» TASK
Whenever a line below includes the string "left", show it.

» INPUT RECORDS
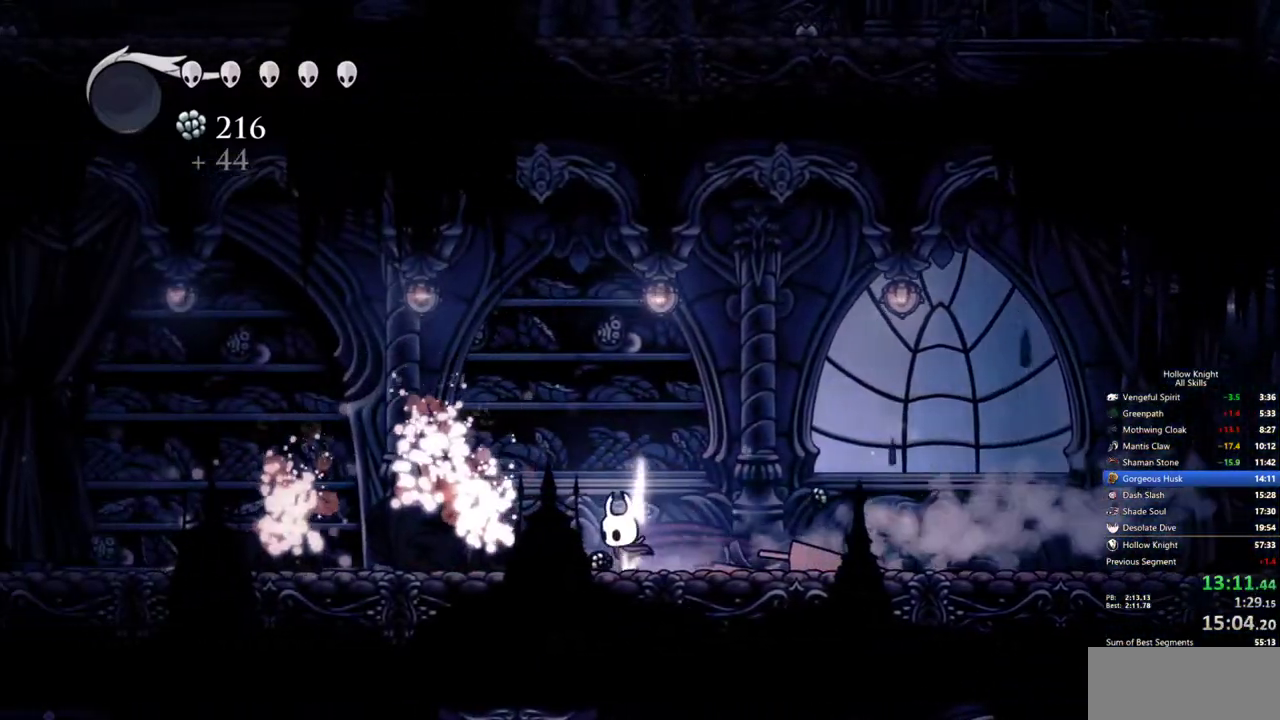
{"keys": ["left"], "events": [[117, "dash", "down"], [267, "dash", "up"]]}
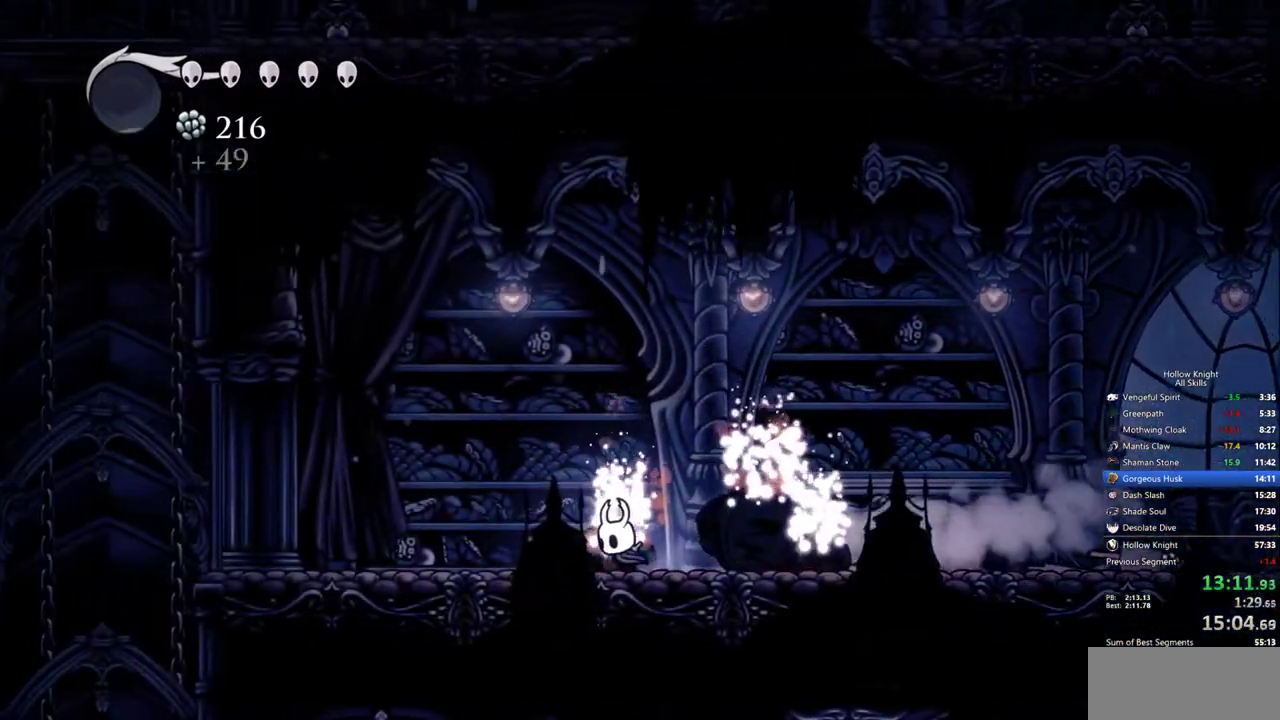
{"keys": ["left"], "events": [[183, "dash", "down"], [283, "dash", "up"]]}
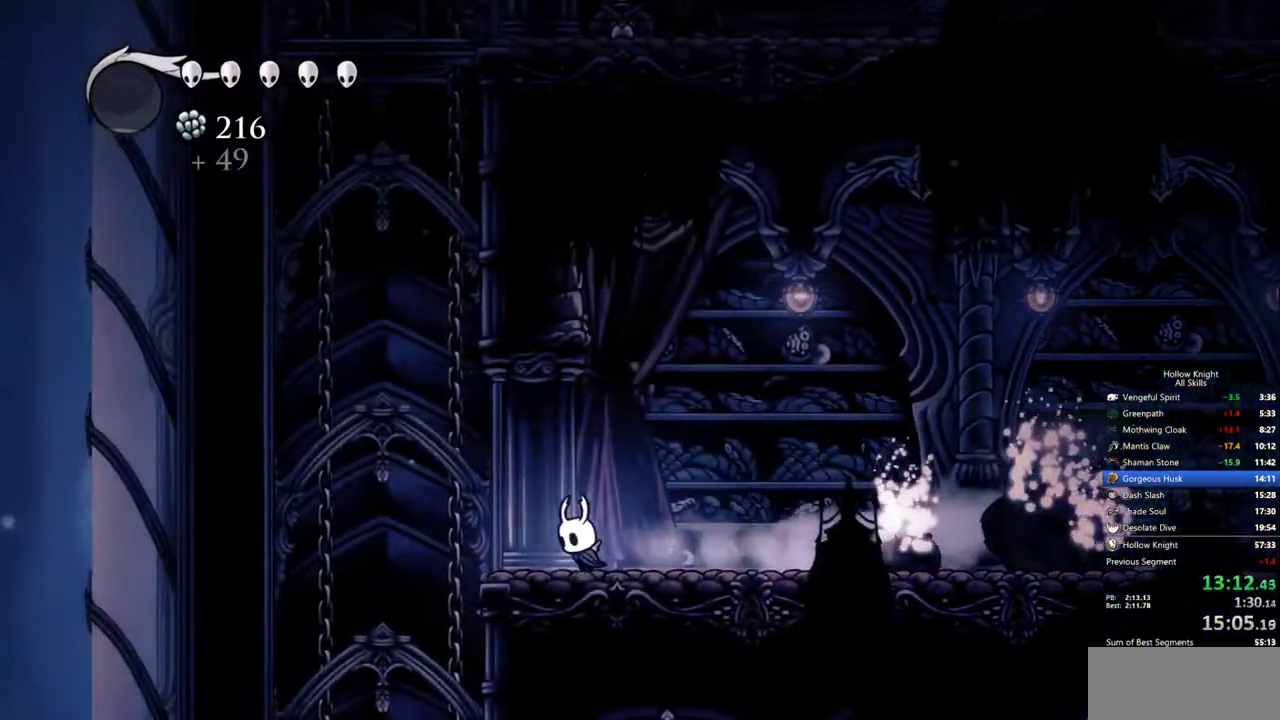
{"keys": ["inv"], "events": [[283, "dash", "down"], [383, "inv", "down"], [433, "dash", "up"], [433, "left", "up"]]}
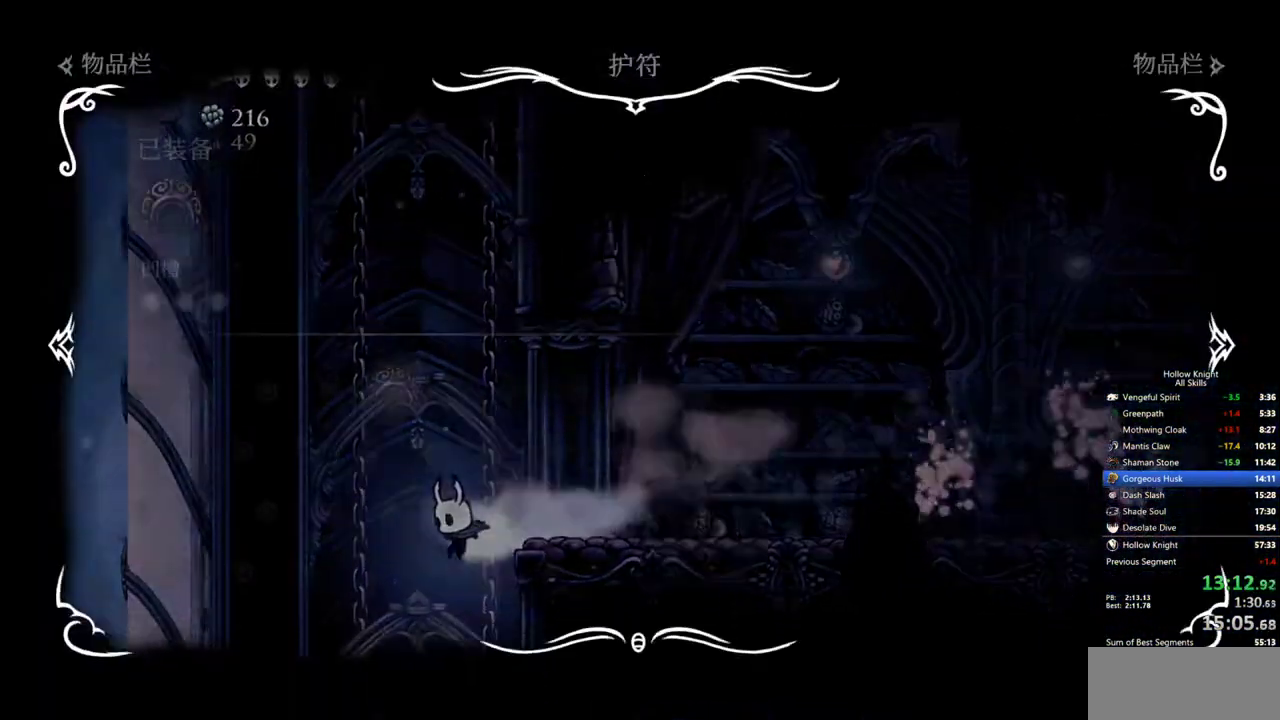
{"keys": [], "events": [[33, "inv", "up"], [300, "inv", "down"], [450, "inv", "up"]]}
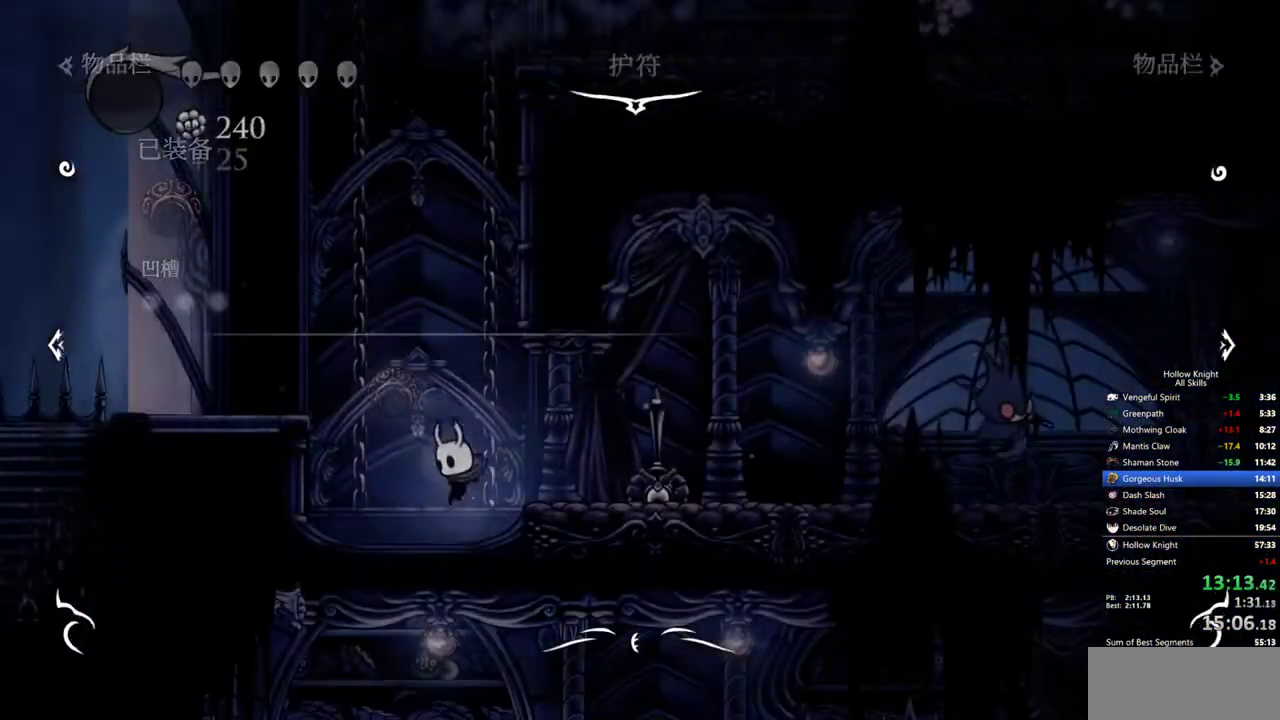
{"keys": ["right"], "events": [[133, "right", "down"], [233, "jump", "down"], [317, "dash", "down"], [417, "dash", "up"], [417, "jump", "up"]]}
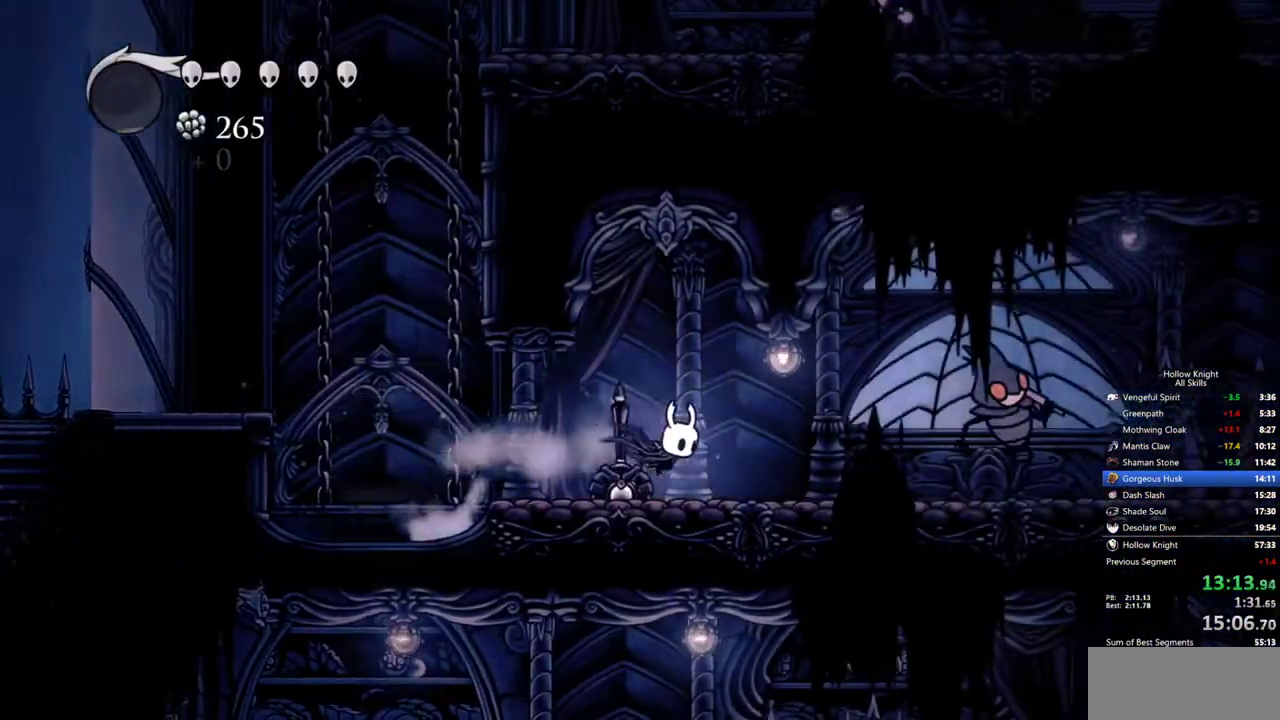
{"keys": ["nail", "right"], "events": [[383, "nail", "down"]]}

» OUTPUT BELOW
{"keys": ["left"], "events": [[117, "dash", "down"], [267, "dash", "up"]]}
{"keys": ["left"], "events": [[183, "dash", "down"], [283, "dash", "up"]]}
{"keys": ["inv"], "events": [[283, "dash", "down"], [383, "inv", "down"], [433, "dash", "up"], [433, "left", "up"]]}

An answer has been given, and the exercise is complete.